- How to complete this task
Print exactly the lines below between the line holding "Max, 22-Riverside: 7 -> 10" and the line holding "Min, 22-Riverside: 2 -> 1", inclusive, and nothing more.

- Task input
──────
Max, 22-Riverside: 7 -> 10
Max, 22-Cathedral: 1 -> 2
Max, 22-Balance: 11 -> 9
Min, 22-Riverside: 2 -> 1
──────
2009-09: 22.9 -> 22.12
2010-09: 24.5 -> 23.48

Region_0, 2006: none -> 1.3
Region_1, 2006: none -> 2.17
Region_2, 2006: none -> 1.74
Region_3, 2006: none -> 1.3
──────
- Exercise output
Max, 22-Riverside: 7 -> 10
Max, 22-Cathedral: 1 -> 2
Max, 22-Balance: 11 -> 9
Min, 22-Riverside: 2 -> 1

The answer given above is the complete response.